Tachycardie sinusale (tachyarythmie supraventriculaire)
Une tachycardie sinusale ou d’autres tachyarythmies supraventriculaires juste avant et/ou pendant un arrêt cardiaque suggèrent une hypovolémie, une précharge insuffisante (embolie pulmonaire, hémorragie) ou une obstruction de l’écoulement.
Arythmies typiques en cas d’arrêt cardiaque
- L’arrêt cardiaque peut commencer par une fibrillation ventriculaire, sans autre arythmie précédant la fibrillation ventriculaire.
- L’arrêt cardiaque peut commencer par une asystolie, sans qu’aucune autre arythmie ne précède l’asystolie. Cela implique l’existence d’une maladie cardiaque sous-jacente avancée.
- La fibrillation ventriculaire se transforme pratiquement toujours en asystolie, à moins qu’une défibrillation ne soit tentée et réussie. La conversion spontanée de la fibrillation ventriculaire en rythme organisé est rare.
- La fibrillation ventriculaire est souvent précédée d’une tachycardie ventriculaire, en particulier en cas d’ischémie myocardique, d’insuffisance cardiaque, de cardiomyopathies et de syndrome du QT long (congénital ou acquis).
- Occasionnellement, la fibrillation ventriculaire se transforme en PEA avant que l’asystolie ne survienne.

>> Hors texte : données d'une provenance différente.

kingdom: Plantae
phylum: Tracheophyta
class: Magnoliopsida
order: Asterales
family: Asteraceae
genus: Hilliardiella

Tachyarythmies en cas de maladie coronarienne
Pour qu’une ischémie ou un infarctus induise des tachyarythmies potentiellement mortelles, il faut à la fois un déclencheur et un substrat (c’est-à-dire un myocarde vulnérable). Toutes les études expérimentales et l’expérience clinique montrent qu’un déclencheur est rarement suffisant pour induire une fibrillation ventriculaire ou une tachycardie ventriculaire dans un myocarde normal. Il est également clair que l’ischémie myocardique est rarement suffisante pour induire une tachycardie ventriculaire ou une fibrillation ventriculaire. C’est ce que montrent les observations suivantes :
- Chez les personnes atteintes d’une maladie coronarienne stable, les épisodes quotidiens d’angine de poitrine (c’est-à-dire l’ischémie symptomatique) sont fréquents, et les épisodes ischémiques asymptomatiques le sont encore plus. Malgré cela, la fibrillation ventriculaire et la tachycardie ventriculaire sont inhabituelles. Compte tenu du grand nombre d’épisodes ischémiques, il est clair que l’arrêt cardiaque est une conséquence rare de l’ischémie.
- L’objectif de l’épreuve d’effort cardio-pulmonaire est d’induire progressivement une ischémie en augmentant la demande en oxygène du myocarde. La tachycardie ventriculaire, la fibrillation ventriculaire et l’arrêt cardiaque sont extrêmement rares pendant le test d’effort (<1/50000 examens).
Par rapport à l’angor stable (ischémie), la FV et la TV sont significativement plus fréquentes (en ce qui concerne la proportion de cas menant à une FV/TV) dans le syndrome coronarien aigu (SCA). Cela s’explique par le fait que l’événement aigu induit une série de changements électrophysiologiques et biochimiques qui provoquent immédiatement une instabilité électrique. Ces changements comprennent des perturbations du flux de calcium intracellulaire (accumulation de calcium intracellulaire), du flux de potassium (efflux profus de potassium), une concentration élevée de potassium extracellulaire, une diminution du pH extracellulaire, une augmentation du tonus sympathique et une altération de la fonction des adrénocepteurs. Le risque de tachyarythmie est le plus élevé dans les 30 premières minutes et diminue ensuite progressivement. Le risque de tachyarythmie est plus élevé en cas de myocarde anormal (infarctus antérieur, remodelage, hypertrophie).
Il convient également de mentionner que les augmentations brusques de la perfusion myocardique peuvent également induire une instabilité électrique, comme le montre le risque élevé de tachycardie ventriculaire observé pendant et immédiatement après la reperfusion (après ICP, thrombolyse et reperfusion spontanée) et après la disparition du vasospasme coronarien.